- **Problem requirements**:
Retype each record exactly; no pictures.

(Beginning of Exercise data)

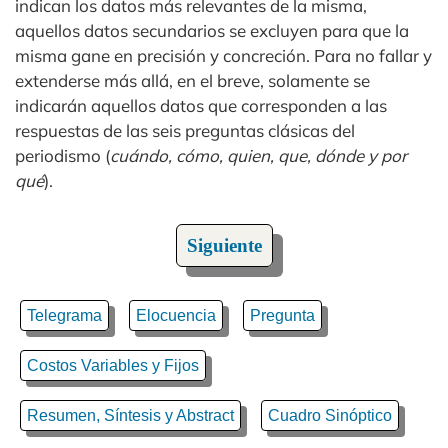
indican los datos más relevantes de la misma,
aquellos datos secundarios se excluyen para que la
misma gane en precisión y concreción. Para no fallar y
extenderse más allá, en el breve, solamente se
indicarán aquellos datos que corresponden a las
respuestas de las seis preguntas clásicas del
periodismo (
cuándo, cómo, quien, que, dónde y por
qué
).
Siguiente
Telegrama
Elocuencia
Pregunta
Costos Variables y Fijos
Resumen, Síntesis y Abstract
Cuadro Sinóptico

(End of Exercise data)

- **Solution to the exercise**:
indican los datos más relevantes de la misma,
aquellos datos secundarios se excluyen para que la
misma gane en precisión y concreción. Para no fallar y
extenderse más allá, en el breve, solamente se
indicarán aquellos datos que corresponden a las
respuestas de las seis preguntas clásicas del
periodismo (
cuándo, cómo, quien, que, dónde y por
qué
).
Siguiente
Telegrama
Elocuencia
Pregunta
Costos Variables y Fijos
Resumen, Síntesis y Abstract
Cuadro Sinóptico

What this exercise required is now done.